**TEXT UNDER STUDY**
******

# (Closed) Turnips selling for 603 bells



## plastic_martyr (Apr 7, 2020)

If anyone would like to come sell their bells I have opened the gate. 

I don't expect anything but, if anyone could gift me Birthday K.K. that would be great, or ill leave it to you (I already have all fruits). Please respect the town and also buying something from nooks cranny would be great so I can get the next upgrade.

Dodo code is 1XCPQ

	Post automatically merged: Apr 7, 2020

Oh yeah and hybrids too would be nice, although don't feel obligated.


----------



## Odette (Apr 7, 2020)

I will visit, have some turnips to sell


----------



## andipandi (Apr 7, 2020)

I'd love to come, can bring bells as a tip ^^


----------



## Lady Sugarsaurus (Apr 7, 2020)

I'll visit, thank you!


----------



## Ashariel (Apr 7, 2020)

Pick me pls pretty pls

	Post automatically merged: Apr 7, 2020

I have 1 exyra ok don't but it's not the birthday one do u want it?


----------



## Ozoi (Apr 7, 2020)

>600+ turnips 
>Public dodo code 
That is extremely unsafe my man


----------



## plastic_martyr (Apr 7, 2020)

All three of you cone in 5 minutes

	Post automatically merged: Apr 7, 2020



Ozoi said:


> >600+ turnips
> >Public dodo code
> That is extremely unsafe my man


How so?


----------



## Moondyle (Apr 7, 2020)

Hello, may I come as well?


----------



## Ozoi (Apr 7, 2020)

plastic_martyr said:


> All three of you cone in 5 minutes
> 
> Post automatically merged: Apr 7, 2020
> 
> ...


Because anything could happen, not everyone is nice and will “respect your town”


----------



## RoyNumber1 (Apr 7, 2020)

Going to get my turnips rn


----------



## eremurus (Apr 7, 2020)

Would love to visit! I can bring a couple hybrid windflowers


----------



## dino (Apr 7, 2020)

i would like to come visit as well, please ! will wait for okay


----------



## PeachTea04 (Apr 7, 2020)

Can I visit, I’ll tip you 99k


----------



## Thalizar (Apr 7, 2020)

I'd love to visit!


----------



## rezberri (Apr 7, 2020)

may i come sell my turnips?


----------



## andipandi (Apr 7, 2020)

plastic_martyr said:


> All three of you cone in 5 minutes
> 
> Post automatically merged: Apr 7, 2020


Omw!


----------



## difficultyerror (Apr 7, 2020)

Can I come?


----------



## plastic_martyr (Apr 7, 2020)

Sorry guys. My game was crazy laggy. I super apoligize. If you would like to come back please PM and ill do 3 at a time.


----------



## Odette (Apr 7, 2020)

plastic_martyr said:


> Sorry guys. My game was crazy laggy. I super apoligize. If you would like to come back please PM and ill do 3 at a time.

******

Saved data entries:
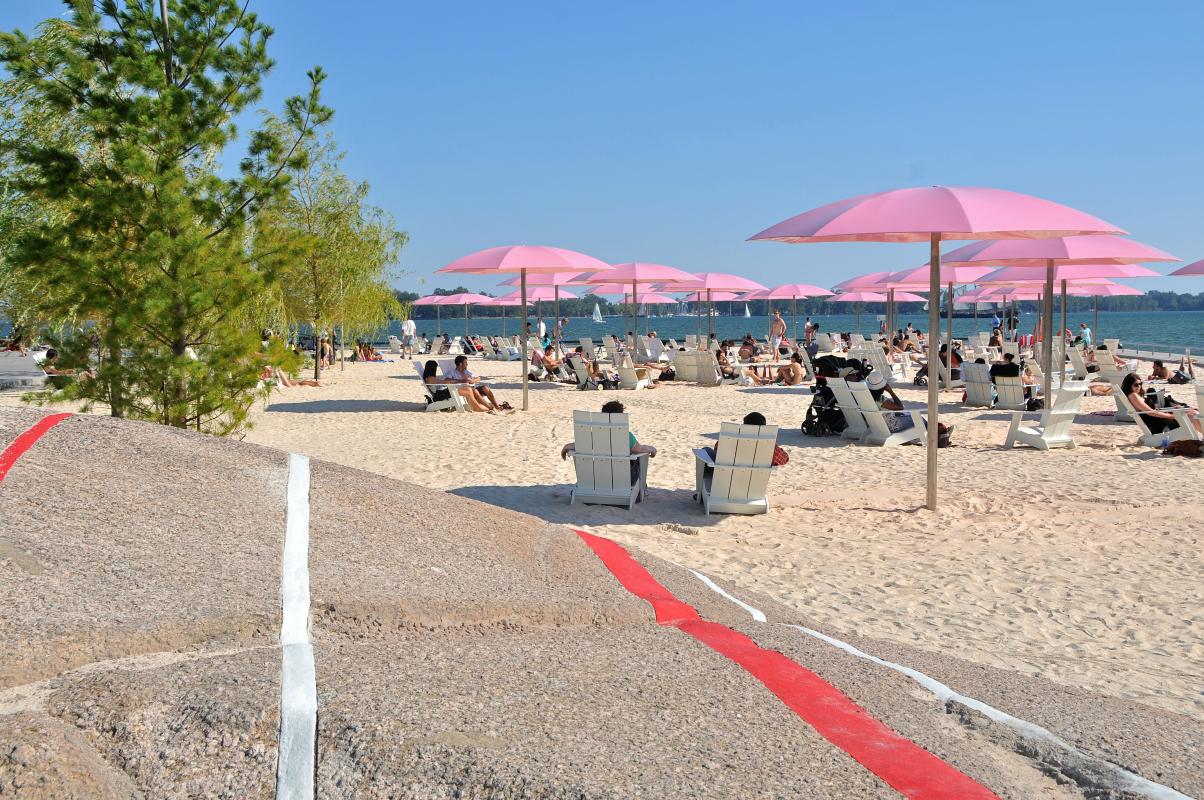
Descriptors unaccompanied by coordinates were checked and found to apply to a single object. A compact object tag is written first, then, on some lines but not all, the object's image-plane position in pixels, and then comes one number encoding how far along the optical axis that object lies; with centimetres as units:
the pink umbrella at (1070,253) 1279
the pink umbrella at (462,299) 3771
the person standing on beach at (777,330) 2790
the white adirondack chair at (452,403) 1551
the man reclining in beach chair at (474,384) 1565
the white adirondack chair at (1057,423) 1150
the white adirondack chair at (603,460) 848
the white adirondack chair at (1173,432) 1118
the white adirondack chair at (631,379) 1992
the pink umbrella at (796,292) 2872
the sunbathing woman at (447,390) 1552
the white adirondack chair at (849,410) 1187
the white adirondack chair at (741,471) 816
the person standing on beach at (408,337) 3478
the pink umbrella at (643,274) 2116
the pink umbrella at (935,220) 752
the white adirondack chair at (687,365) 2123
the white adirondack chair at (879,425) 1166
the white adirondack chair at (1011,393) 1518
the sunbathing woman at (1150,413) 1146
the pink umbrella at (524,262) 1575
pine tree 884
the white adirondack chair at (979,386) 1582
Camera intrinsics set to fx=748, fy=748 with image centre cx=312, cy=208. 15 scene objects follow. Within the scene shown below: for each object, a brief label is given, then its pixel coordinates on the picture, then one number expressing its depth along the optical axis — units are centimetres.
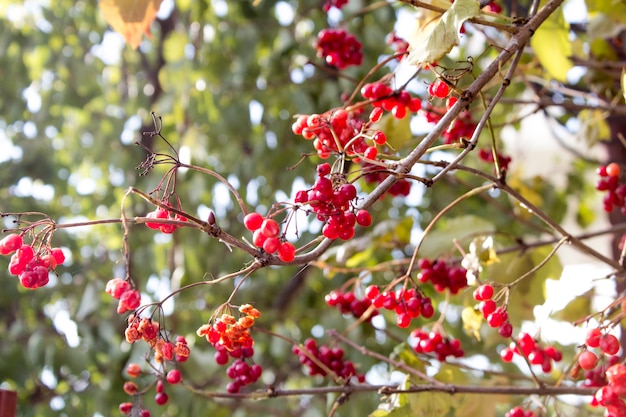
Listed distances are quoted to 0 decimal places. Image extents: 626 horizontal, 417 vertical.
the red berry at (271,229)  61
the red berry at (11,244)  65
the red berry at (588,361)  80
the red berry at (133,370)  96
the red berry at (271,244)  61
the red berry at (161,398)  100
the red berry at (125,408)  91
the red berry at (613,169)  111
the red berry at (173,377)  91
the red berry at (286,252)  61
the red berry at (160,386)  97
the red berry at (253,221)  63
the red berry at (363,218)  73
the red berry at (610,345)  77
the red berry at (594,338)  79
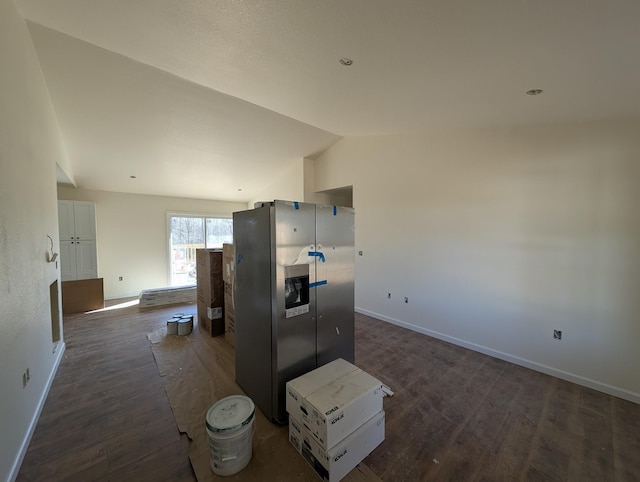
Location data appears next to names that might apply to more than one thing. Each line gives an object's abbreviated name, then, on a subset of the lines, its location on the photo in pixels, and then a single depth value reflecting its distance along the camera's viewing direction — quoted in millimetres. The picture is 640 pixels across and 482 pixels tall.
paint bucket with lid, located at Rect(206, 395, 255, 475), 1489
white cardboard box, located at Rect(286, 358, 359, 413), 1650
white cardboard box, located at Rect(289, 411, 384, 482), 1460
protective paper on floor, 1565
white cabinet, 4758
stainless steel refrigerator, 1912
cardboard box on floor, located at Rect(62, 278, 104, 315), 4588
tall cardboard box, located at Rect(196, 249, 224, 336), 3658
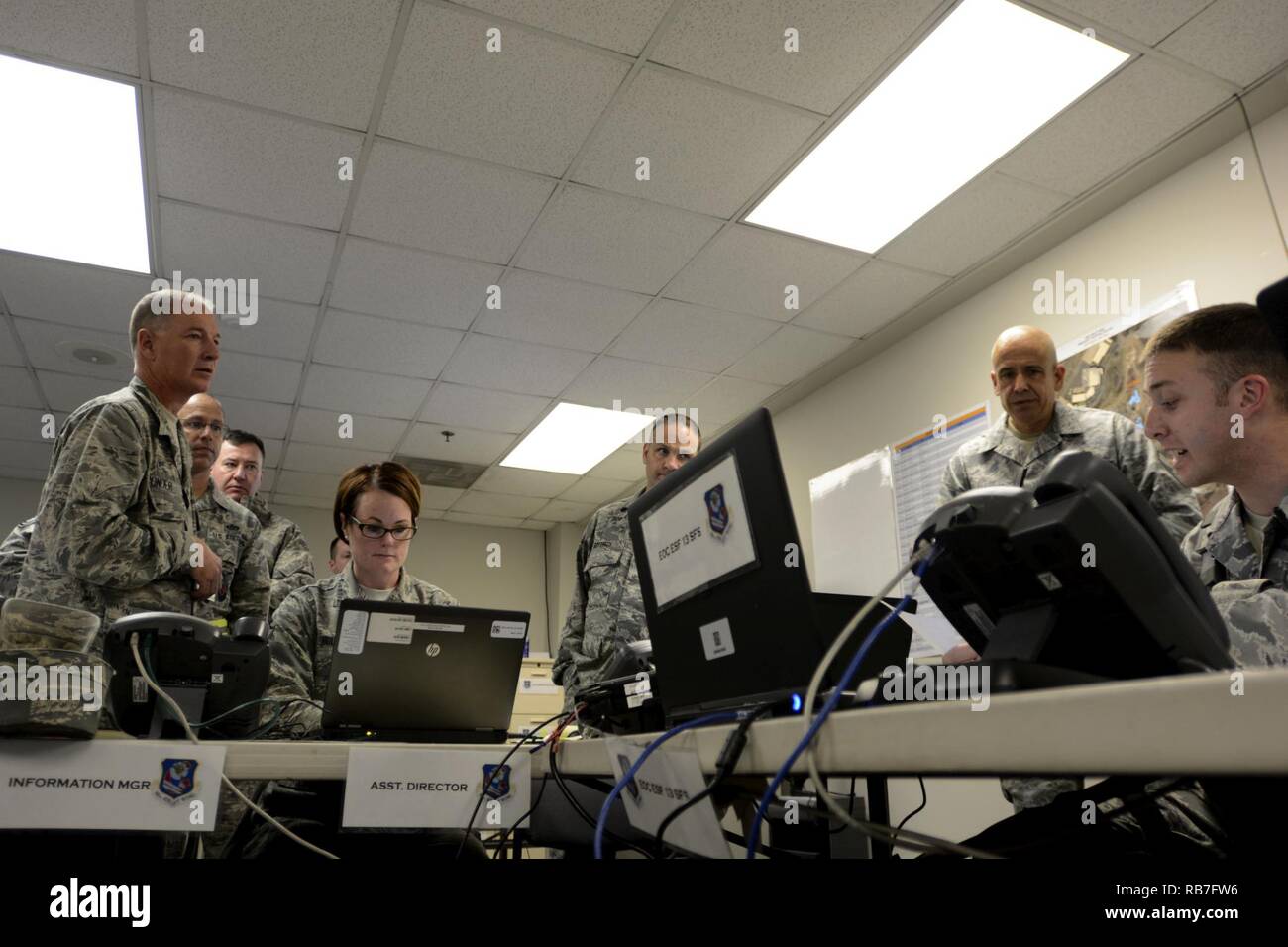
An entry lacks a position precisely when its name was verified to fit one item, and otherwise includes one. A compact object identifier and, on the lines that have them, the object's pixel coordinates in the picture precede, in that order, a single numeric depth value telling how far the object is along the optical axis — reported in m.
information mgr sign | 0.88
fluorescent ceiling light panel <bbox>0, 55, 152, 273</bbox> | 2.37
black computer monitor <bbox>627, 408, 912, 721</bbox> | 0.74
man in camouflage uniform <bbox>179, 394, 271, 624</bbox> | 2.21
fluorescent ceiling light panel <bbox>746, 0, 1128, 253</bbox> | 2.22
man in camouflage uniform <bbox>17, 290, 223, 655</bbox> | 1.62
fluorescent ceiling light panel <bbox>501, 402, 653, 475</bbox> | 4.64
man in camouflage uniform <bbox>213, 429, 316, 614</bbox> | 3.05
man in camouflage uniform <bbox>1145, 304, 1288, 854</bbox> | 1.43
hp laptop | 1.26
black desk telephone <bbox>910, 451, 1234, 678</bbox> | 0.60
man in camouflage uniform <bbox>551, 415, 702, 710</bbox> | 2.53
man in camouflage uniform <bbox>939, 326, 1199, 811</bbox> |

******

**TASK TO CARRY OUT**
Resume the forum thread about selling turnips for 603 bells, picking up directly after its last line.

**WRITTEN RESPONSE**
Oh gosh, I can imagine it was, I tried to come over with no luck.


----------



## plastic_martyr (Apr 7, 2020)

Okay sending out invites 3 at a time. Tips appreciated mostly looking for hybrids, bells or birthday kk. But ill reply to everyone who pms


----------



## oiwa (Apr 7, 2020)

plastic_martyr said:


> Okay sending out invites 3 at a time. Tips appreciated mostly looking for hybrids, bells or birthday kk. But ill reply to everyone who pms



Sending you a PM!


----------



## plastic_martyr (Apr 7, 2020)

Also girl who was talking to me in voicechat get at me asap please


----------



## savvistyles (Apr 7, 2020)

I'd love to visit to sell my turnips!


----------



## muffy (Apr 7, 2020)

i'd love to visit! i unfortunately don't have birthday kk but if that's ok with you i'd love to come ;w;


----------



## CherryBlossom20x (Apr 7, 2020)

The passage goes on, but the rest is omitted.